Watson – BlueMix – Visual Recognition Demo
Below are the results of submitting this image to Watson and what it thinks about the image. The first result doesn’t make much sense to me, I’m not sure what a reformer instrument is… but the pommel horse and the gymnastic apparatus are clearly related to what Aaron is attempting. The 5th and 6th result seem to do with the cover of his computer. What could we do with this information? Perhaps you could use it to auto-classify images of an conference without any human resources involved. So your attendees could see images of things they might find interesting and the photographer only has to worry about snapping interesting photos and not have to worry about the dreaded work of organizing photos.
Google Cloud Vision API
As a developer we can’t sit on 1 person or companies view of the IT World. Therefore I decided to check out what Google’s Cloud vision API saw. It knew Aaron was human, in a room and doing “physical fitness”. All very relevant to the picture
It also gave us a what the dominant colors are of the picture and where we could crop the image
One other thing it can provide us is if the image is “safe” to make sure obscene images are not used
Tesseract Open Source OCR Engine
Lets say you don’t wait to give your data over to IBM or Google you could look into other repositories that allow you to do the algorithms locally such as tesseract that can be used for OCR. I’m not sure what other libraries are available for doing the other things that Watson and Google Cloud Vision provide, but I believe the open source community will be coming up with intuitive ideas and perhaps searching more we could find some libraries that can do what IBM and Google are doing.
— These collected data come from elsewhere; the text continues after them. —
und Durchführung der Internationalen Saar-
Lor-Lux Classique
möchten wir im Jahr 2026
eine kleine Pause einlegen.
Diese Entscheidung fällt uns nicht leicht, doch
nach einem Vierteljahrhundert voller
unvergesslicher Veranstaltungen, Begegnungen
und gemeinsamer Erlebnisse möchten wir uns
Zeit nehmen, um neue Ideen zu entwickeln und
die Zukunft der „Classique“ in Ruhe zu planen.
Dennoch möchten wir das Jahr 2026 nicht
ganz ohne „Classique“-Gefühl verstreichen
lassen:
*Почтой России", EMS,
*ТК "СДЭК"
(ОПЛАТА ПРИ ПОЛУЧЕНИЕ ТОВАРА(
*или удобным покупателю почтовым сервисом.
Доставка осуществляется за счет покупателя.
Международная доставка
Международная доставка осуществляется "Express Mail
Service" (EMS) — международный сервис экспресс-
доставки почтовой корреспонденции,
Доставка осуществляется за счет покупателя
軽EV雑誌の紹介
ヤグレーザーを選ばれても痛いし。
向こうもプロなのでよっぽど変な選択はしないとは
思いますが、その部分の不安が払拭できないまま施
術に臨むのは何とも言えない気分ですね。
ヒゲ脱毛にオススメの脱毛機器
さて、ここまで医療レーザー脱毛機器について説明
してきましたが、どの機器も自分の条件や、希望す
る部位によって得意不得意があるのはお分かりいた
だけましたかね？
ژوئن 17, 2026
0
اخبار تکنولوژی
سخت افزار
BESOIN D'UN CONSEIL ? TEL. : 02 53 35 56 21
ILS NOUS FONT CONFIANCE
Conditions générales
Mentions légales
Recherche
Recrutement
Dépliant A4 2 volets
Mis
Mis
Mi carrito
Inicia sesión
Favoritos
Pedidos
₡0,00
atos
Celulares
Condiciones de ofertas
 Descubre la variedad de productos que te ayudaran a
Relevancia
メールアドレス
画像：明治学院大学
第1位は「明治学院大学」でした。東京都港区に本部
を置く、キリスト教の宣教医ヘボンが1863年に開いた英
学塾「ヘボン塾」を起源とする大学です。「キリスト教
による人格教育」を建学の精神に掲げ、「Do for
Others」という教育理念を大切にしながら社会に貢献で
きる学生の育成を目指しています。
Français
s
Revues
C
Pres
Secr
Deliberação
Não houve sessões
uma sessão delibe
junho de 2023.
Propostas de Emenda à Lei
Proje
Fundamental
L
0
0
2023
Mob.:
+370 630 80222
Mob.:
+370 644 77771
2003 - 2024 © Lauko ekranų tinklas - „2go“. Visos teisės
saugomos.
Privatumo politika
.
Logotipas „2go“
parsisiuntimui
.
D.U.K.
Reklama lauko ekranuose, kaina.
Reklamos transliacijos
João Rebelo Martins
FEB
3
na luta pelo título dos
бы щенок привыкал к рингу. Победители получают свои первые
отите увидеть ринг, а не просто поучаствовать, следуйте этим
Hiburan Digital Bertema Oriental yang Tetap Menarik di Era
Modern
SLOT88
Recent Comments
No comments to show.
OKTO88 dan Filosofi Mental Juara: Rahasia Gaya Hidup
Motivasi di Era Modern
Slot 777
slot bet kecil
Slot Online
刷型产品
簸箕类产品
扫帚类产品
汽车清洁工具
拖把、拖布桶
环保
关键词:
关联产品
Lets see how these services work with a different photo with text and faces turned directly to the camera.
Can see two males that are 18-24 years old and believes someone is their little brother and someone is their father and perhaps someone is wearing a wet suit (watson will need to improve on picking up skinny jeans.)
Now what Google was able to do was pretty crazy and I was wondering why Watson isn’t doing this or perhaps it will catch up to google after they have a big enough data set and a proper ML model.
Google was able to identify that the picture had faces expressing Joy! and thinks there’s possibly headwear but there wasn’t. It also new the roll, tilt and pan of the image which could be used to autocorrect the image to align correctly. It new the image was taken from twitter and that they were wearing a t-shirt and were having a “Good Time”. It also had links to web pages where this image could be found. It was able to pick up the text on the shirt, and on the marketing displays in the expo. It could even separate the text into the separate entities in the picture ( the shirt text, the 2 marketing display texts). It even could keep the text together even though the “o” in “Power” was hidden by some dangling glasses. It also new that it was a safe image
This is the future like it or not, and there’s some crazy applications that we can create when we combine the power of ML of both IBM, Google and open source projects ran locally. I sort of which we could put pandora’s box away but its already open so we can’t bury our heads in the sand and should start looking into how we can use this innovation for the good of humanity.